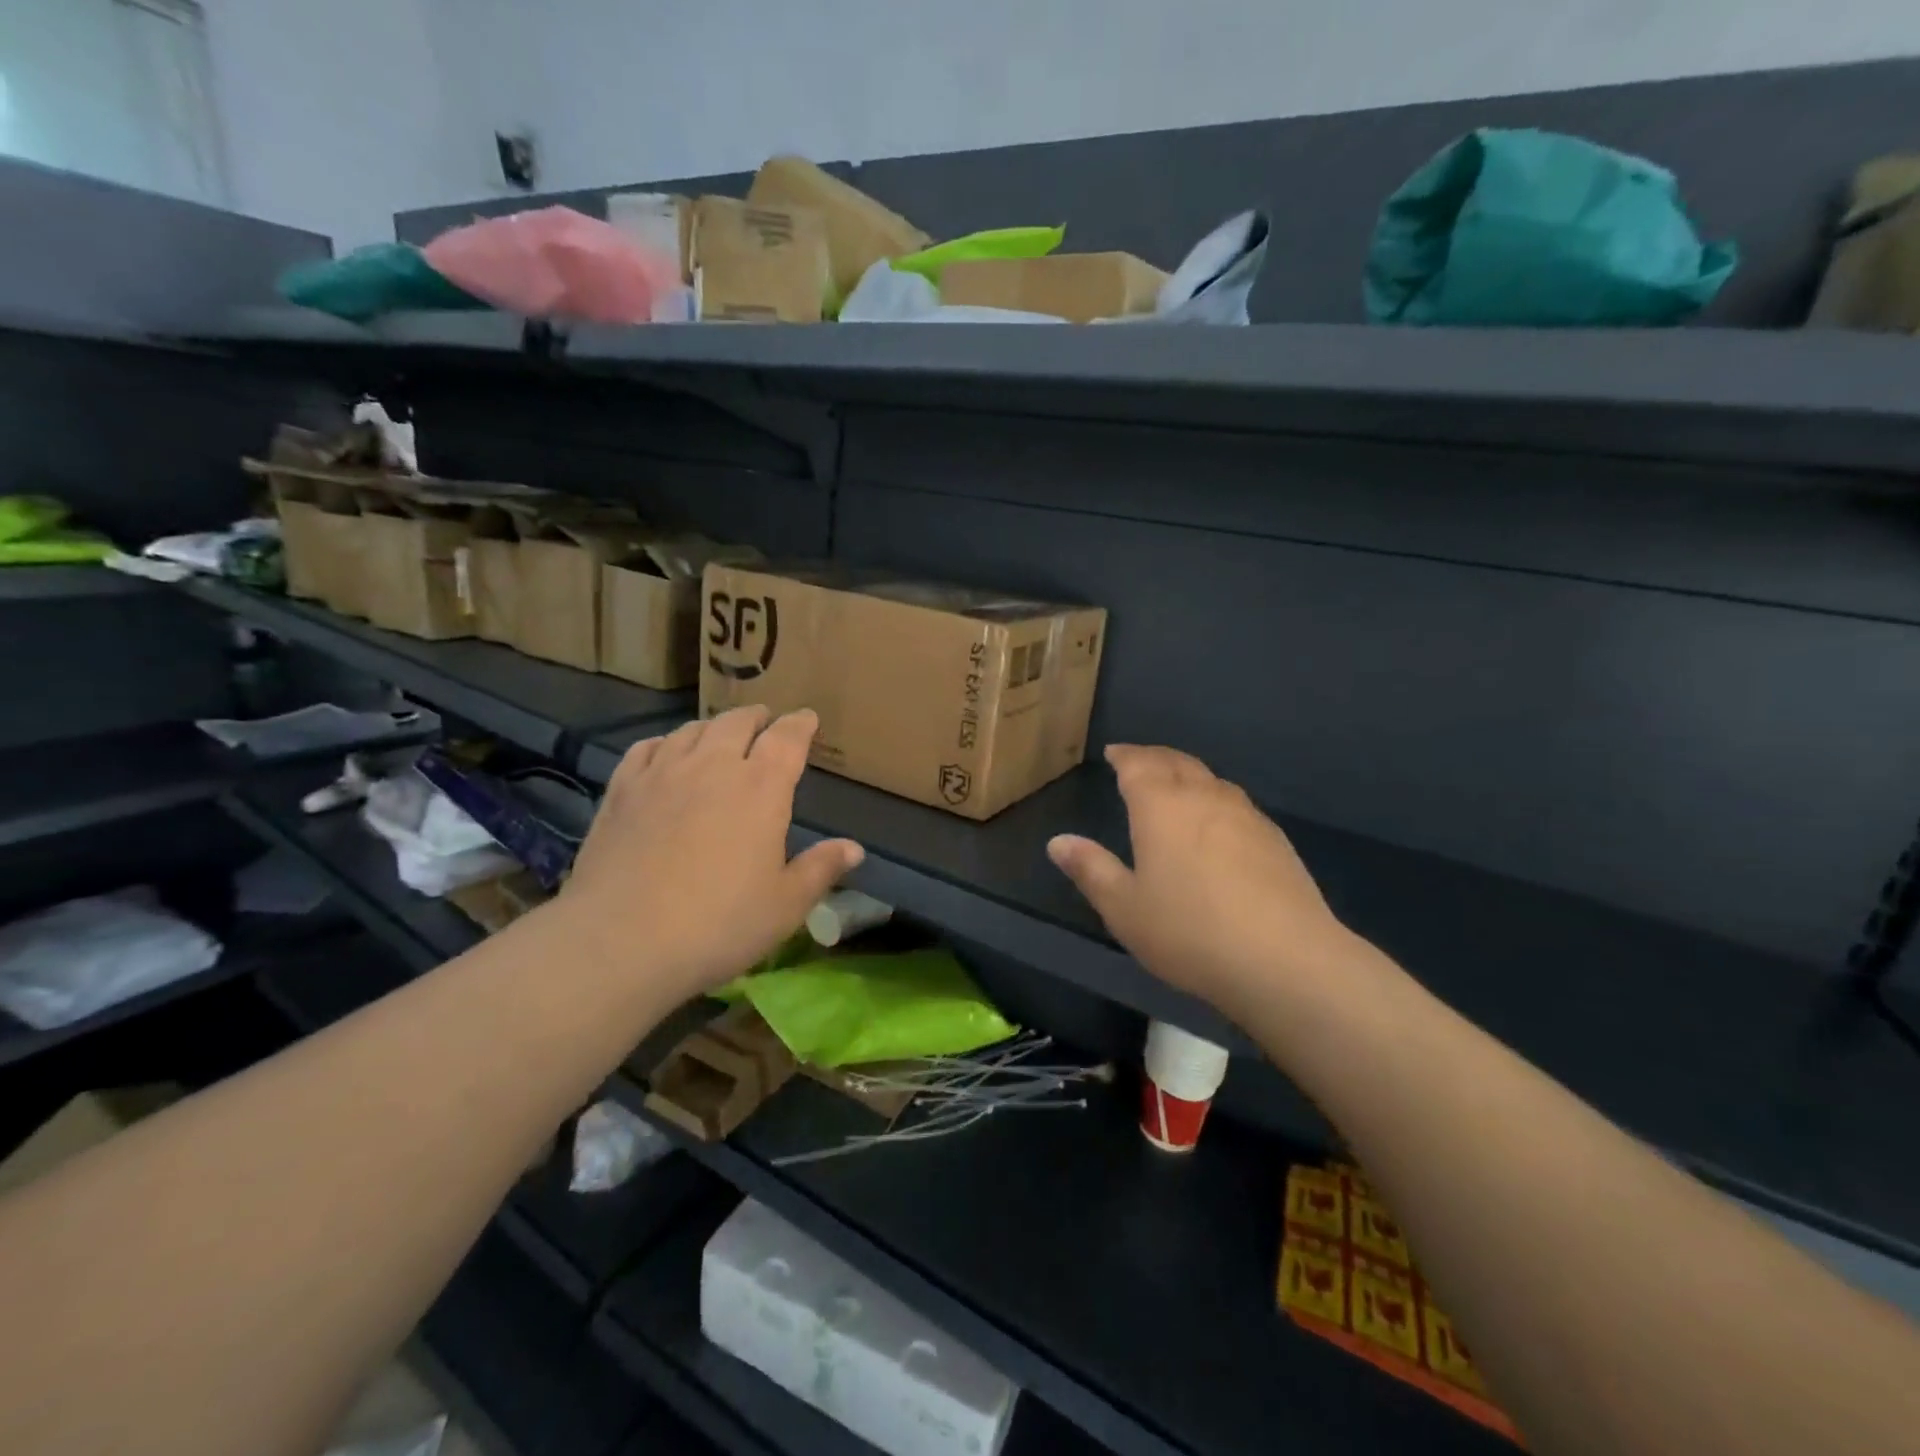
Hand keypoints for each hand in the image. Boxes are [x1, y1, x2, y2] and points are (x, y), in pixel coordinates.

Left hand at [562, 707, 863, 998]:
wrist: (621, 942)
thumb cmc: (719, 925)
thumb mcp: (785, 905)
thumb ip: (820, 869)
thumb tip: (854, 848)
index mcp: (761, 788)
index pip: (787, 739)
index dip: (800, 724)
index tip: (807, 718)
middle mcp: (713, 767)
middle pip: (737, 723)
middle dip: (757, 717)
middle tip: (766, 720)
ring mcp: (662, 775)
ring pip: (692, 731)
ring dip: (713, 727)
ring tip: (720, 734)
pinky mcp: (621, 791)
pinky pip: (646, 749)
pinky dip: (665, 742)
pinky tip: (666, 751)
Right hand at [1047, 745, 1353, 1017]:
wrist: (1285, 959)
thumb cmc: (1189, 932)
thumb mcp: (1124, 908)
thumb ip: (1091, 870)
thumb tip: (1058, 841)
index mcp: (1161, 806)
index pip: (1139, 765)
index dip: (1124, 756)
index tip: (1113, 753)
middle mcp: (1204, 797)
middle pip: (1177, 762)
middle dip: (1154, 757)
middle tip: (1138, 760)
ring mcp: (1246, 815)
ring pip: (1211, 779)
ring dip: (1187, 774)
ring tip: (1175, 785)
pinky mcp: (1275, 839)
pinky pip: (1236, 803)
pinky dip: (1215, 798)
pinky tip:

-------

> [Activity] Gather and copy every line of the data in which the string "index" is found.

> [Exercise solution]
index mcp: (761, 788)
index pip: (787, 739)
index dip: (800, 724)
index tip: (807, 718)
index mcp: (1161, 806)
index pip: (1139, 765)
index dip: (1124, 756)
index tip: (1113, 753)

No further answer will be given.